Vail eyes ‘buy-downs’ to house workers |

Vail eyes ‘buy-downs’ to house workers

Edward Stoner
Vail correspondent
Aspen, CO Colorado

VAIL, Colo. ” The town of Vail could soon have millions of dollars for its fight to keep workers living in town.

Town officials want to use the money to “buy down” homes to make sure Vail isn’t full of second-home owners. To buy down a home, the town would purchase a home on the free market and place a deed restriction on it that would mandate that it is owned by a local worker forever. The home could then be rented or sold to workers.

Aspen, too, has identified “buy-downs” as a means of creating additional worker housing, but spends most of its housing dollars purchasing property and constructing housing. Aspen housing officials quickly discovered buy-downs are rarely a cost-effective means of acquiring housing, given the resort’s sky-high real estate prices.

“I think we need to be jumping on it, buying down as much as we possibly can right now,” said Mark Gordon, a Vail councilman.

The Fogata Lodge, a new development that’s planned for where the Lionshead Inn is now, could pay $2.7 million to the town’s “pay in lieu” fund to satisfy its employee housing requirements.

Other developers could add to that fund.

The rising prices of homes is pushing workers farther and farther from Vail. There are now no homes in the town’s housing market that are affordable to a two-person household that makes the median income of $89,600 a year, according to town officials.

More than two-thirds of homes here are owned by nonresidents. Locals’ homes will continue to be snatched up by people looking for vacation homes, the town officials say.

Right now, there’s only $8,592 in the “fee in lieu” fund. But in the wake of last year’s passage of strict new employee housing rules, that fund is poised to grow.

Buy-downs could be the most common use of the money, said Nina Timm, the town’s housing coordinator.

“It diversifies our housing inventory in the type of units,” she said. “And it integrates them into the community.”

Some have even suggested that the town use the money to create affordable homes outside of Vail ” even as far away as Gypsum. Less-expensive property downvalley could give Vail more bang for its buck.

The developer of Stratton Flats in Gypsum has approached the town about a partnership, Timm said.

But not everyone is a big fan of “fee in lieu” dollars.
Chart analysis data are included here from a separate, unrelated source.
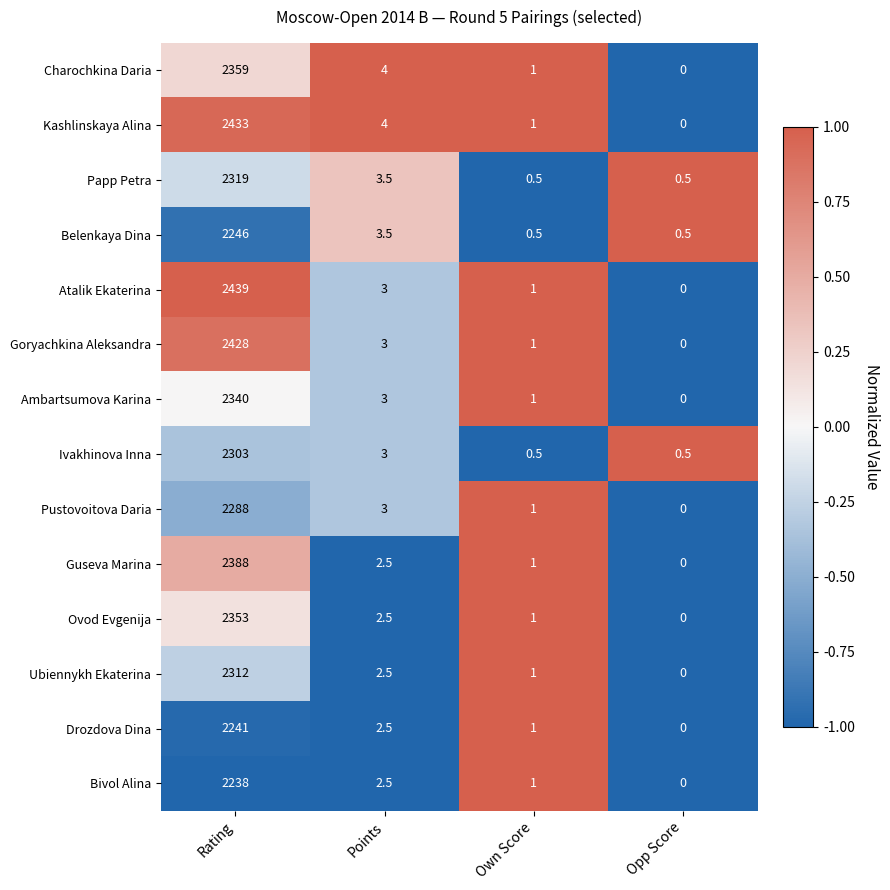

Rank the series by their maximum value, from highest to lowest.

Atalik Ekaterina, Kashlinskaya Alina, Goryachkina Aleksandra, Guseva Marina, Charochkina Daria, Ovod Evgenija, Ambartsumova Karina, Papp Petra, Ubiennykh Ekaterina, Ivakhinova Inna, Pustovoitova Daria, Belenkaya Dina, Drozdova Dina, Bivol Alina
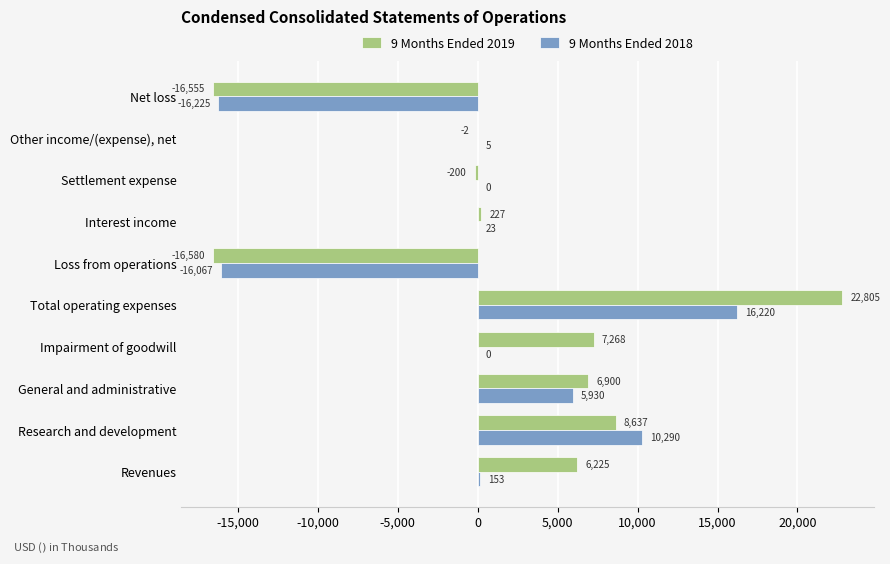

What is the sum of all 9 Months Ended 2019 values?

18725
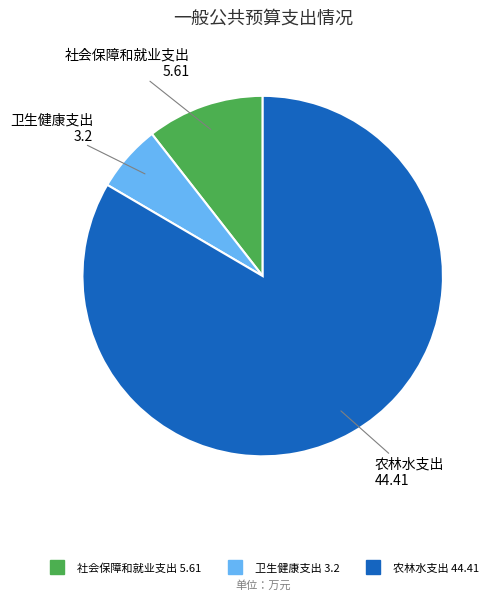

Which slice is the largest?

农林水支出 44.41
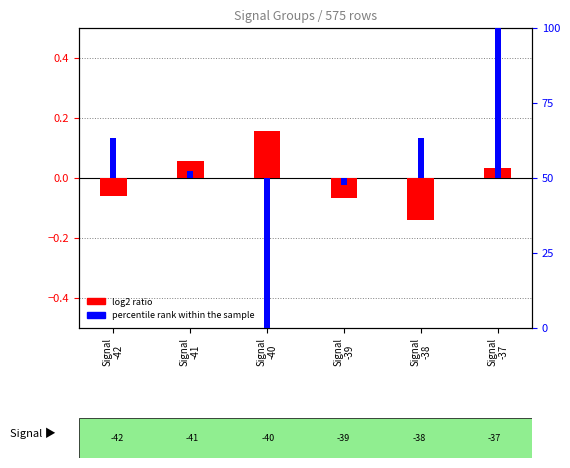

List the series in order of their peak value, lowest first.

log2 ratio, percentile rank within the sample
“I have serious concerns about pay-in-lieu,” said Vail Mayor Dick Cleveland. “The most serious concern that I have is that every time a developer makes a pay-in-lieu payment to the town, the burden of construction leaves the developer and falls on the town.”

Municipalities aren’t good at building housing, but developers are, Cleveland said. He said he’d like to see developers include more housing within their projects.

One way to discourage the fee-in-lieu option is to increase its fee. It currently costs $131,000 to satisfy the housing requirement for one employee.